🤖 AI Summary
This study investigates whether pretrained vision models can accurately predict human fear responses to spider images—supporting emotion-adaptive computerized exposure therapy. We evaluated ResNet, ViT, and ConvNeXt using transfer learning and five-fold cross-validation to regress fear scores (0–100) on a dataset of 313 annotated spider images. To enhance interpretability, we incorporated attention visualization and class-level error analysis, revealing that models attend to semantically meaningful features such as spider morphology and posture. The best-performing model achieved a mean absolute error of 10.1; learning curves indicate performance saturation at the current data scale. Our key contributions are threefold: (1) the first systematic validation of general-purpose vision models for fine-grained fear response regression; (2) an interpretability-driven framework for emotion-aware image assessment; and (3) empirical evidence that both dataset scale and feature interpretability are critically interdependent for clinical AI reliability.
📝 Abstract
Advances in computer vision have opened new avenues for clinical applications, particularly in computerized exposure therapy where visual stimuli can be dynamically adjusted based on patient responses. As a critical step toward such adaptive systems, we investigated whether pretrained computer vision models can accurately predict fear levels from spider-related images. We adapted three diverse models using transfer learning to predict human fear ratings (on a 0-100 scale) from a standardized dataset of 313 images. The models were evaluated using cross-validation, achieving an average mean absolute error (MAE) between 10.1 and 11.0. Our learning curve analysis revealed that reducing the dataset size significantly harmed performance, though further increases yielded no substantial gains.
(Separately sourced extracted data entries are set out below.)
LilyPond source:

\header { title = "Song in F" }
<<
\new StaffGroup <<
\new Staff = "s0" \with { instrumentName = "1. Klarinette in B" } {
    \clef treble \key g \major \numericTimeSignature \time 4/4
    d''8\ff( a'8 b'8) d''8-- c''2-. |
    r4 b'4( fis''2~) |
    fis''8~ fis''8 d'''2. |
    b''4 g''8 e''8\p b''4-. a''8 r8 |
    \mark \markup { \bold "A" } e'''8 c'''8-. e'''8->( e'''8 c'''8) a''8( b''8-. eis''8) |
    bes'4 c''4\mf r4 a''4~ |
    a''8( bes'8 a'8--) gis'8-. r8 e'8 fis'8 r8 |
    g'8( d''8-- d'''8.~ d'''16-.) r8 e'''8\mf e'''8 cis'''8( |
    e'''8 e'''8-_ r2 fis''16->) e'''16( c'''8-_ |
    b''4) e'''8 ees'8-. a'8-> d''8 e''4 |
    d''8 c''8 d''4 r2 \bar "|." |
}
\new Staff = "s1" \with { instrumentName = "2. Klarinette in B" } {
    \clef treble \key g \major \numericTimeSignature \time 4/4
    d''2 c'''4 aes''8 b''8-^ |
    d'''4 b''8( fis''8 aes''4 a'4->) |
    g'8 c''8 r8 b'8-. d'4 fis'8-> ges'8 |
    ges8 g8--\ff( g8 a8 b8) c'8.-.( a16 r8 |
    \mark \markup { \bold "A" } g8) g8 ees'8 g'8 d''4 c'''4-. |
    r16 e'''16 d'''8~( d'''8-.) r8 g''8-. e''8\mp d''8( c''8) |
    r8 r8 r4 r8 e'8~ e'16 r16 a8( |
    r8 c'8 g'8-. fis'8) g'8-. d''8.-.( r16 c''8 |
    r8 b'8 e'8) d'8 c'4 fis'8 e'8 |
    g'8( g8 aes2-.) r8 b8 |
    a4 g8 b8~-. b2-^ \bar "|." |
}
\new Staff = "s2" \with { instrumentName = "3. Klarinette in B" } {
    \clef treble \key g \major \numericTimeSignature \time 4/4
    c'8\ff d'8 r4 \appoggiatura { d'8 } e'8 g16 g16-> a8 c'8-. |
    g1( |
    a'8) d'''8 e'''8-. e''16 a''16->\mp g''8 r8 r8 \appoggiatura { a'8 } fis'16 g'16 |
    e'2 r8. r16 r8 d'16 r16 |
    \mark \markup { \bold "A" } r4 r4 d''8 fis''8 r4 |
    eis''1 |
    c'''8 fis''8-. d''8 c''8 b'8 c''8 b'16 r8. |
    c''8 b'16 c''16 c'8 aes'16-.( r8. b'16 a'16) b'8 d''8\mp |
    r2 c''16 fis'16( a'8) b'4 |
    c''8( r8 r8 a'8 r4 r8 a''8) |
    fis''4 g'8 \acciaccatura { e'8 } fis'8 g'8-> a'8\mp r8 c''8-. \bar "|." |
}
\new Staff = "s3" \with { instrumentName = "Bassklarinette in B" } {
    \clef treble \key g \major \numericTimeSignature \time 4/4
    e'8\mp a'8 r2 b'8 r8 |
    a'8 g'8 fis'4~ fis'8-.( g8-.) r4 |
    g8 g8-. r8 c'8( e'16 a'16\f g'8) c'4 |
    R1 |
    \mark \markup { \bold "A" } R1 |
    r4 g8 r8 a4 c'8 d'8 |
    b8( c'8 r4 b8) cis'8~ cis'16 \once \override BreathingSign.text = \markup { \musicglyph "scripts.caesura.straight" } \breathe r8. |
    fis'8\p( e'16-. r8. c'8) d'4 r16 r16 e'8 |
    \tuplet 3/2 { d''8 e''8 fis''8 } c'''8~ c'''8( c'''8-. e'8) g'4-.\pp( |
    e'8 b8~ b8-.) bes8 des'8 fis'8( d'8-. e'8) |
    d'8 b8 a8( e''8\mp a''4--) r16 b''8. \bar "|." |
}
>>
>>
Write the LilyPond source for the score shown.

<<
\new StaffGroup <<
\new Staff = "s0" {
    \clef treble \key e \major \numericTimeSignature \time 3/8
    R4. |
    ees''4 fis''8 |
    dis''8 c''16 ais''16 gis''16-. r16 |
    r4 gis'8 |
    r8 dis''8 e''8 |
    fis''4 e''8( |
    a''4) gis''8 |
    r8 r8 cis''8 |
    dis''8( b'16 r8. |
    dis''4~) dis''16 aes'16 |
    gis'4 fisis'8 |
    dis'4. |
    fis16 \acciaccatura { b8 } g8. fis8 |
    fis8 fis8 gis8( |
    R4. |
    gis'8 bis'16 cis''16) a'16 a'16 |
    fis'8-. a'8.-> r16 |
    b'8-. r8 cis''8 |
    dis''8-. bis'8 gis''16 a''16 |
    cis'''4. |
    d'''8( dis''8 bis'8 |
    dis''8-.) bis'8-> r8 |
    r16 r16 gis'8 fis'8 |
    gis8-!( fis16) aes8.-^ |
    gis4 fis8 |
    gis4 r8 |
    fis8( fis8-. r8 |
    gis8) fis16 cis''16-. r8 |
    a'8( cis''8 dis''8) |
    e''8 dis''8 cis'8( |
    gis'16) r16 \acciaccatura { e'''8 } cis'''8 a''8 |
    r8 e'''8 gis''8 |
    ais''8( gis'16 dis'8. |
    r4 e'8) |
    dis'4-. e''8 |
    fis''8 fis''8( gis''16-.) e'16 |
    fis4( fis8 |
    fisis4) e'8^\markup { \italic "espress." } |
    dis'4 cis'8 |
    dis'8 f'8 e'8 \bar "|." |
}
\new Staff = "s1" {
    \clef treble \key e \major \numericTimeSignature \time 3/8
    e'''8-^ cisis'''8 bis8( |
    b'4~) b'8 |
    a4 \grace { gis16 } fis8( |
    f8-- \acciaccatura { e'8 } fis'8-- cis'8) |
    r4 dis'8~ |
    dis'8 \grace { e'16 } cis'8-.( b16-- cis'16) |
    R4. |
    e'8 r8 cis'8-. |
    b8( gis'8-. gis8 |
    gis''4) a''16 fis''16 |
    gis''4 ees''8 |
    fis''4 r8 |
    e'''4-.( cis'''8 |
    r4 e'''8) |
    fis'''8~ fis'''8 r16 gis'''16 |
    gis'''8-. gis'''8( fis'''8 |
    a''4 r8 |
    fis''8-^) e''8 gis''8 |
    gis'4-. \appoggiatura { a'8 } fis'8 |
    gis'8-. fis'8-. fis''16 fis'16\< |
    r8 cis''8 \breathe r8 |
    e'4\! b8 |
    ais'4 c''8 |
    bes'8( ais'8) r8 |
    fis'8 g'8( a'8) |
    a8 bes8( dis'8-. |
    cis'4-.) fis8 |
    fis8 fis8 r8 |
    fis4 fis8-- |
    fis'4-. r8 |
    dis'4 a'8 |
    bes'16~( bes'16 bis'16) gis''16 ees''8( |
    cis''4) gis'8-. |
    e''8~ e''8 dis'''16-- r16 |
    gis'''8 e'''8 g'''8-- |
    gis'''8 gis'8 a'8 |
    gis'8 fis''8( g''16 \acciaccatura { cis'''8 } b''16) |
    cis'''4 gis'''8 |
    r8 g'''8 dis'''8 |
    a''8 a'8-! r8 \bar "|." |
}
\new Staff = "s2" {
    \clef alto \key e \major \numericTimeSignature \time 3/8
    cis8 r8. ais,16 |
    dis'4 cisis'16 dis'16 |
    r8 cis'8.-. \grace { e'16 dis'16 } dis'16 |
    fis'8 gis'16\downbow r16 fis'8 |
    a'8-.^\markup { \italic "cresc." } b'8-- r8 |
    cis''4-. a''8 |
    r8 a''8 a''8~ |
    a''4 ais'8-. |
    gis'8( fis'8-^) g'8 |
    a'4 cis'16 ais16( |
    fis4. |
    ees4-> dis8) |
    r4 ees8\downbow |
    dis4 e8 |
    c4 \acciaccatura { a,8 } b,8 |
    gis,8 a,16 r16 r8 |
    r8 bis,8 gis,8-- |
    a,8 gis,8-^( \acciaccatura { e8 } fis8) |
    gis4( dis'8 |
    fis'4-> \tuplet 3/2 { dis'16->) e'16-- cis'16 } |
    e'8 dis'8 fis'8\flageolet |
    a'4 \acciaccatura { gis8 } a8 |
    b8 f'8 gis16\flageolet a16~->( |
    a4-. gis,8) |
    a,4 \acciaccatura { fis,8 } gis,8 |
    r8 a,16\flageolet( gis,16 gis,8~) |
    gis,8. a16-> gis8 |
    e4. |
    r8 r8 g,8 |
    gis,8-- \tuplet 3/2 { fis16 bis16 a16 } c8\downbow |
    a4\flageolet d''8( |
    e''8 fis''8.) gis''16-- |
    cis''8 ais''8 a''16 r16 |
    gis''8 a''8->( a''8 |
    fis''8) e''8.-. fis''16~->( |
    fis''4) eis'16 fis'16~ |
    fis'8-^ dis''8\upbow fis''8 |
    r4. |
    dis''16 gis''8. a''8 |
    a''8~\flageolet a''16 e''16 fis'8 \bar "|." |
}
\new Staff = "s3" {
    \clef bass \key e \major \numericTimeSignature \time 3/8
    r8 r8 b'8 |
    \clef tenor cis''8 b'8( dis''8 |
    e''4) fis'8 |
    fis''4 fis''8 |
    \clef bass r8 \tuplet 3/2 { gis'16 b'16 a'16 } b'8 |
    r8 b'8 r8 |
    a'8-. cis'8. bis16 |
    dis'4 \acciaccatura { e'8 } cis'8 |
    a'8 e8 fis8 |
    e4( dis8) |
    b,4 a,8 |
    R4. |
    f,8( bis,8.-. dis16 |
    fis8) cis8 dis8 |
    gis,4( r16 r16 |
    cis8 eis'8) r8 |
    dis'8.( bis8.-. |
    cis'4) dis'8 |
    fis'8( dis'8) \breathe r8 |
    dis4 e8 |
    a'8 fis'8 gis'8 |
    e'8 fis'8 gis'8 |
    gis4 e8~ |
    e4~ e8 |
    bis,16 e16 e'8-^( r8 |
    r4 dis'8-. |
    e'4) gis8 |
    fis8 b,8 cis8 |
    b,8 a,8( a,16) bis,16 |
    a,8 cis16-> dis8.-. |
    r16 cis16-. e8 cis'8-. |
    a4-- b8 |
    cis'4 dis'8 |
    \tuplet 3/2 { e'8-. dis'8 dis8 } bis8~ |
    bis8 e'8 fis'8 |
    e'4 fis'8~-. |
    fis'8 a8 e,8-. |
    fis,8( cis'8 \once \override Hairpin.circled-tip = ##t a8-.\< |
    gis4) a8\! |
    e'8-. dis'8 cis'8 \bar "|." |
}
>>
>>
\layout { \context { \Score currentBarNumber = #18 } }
Explainability assessments showed the models' predictions were based on spider-related features. A category-wise error analysis further identified visual conditions associated with higher errors (e.g., distant views and artificial/painted spiders). These findings demonstrate the potential of explainable computer vision models in predicting fear ratings, highlighting the importance of both model explainability and a sufficient dataset size for developing effective emotion-aware therapeutic technologies.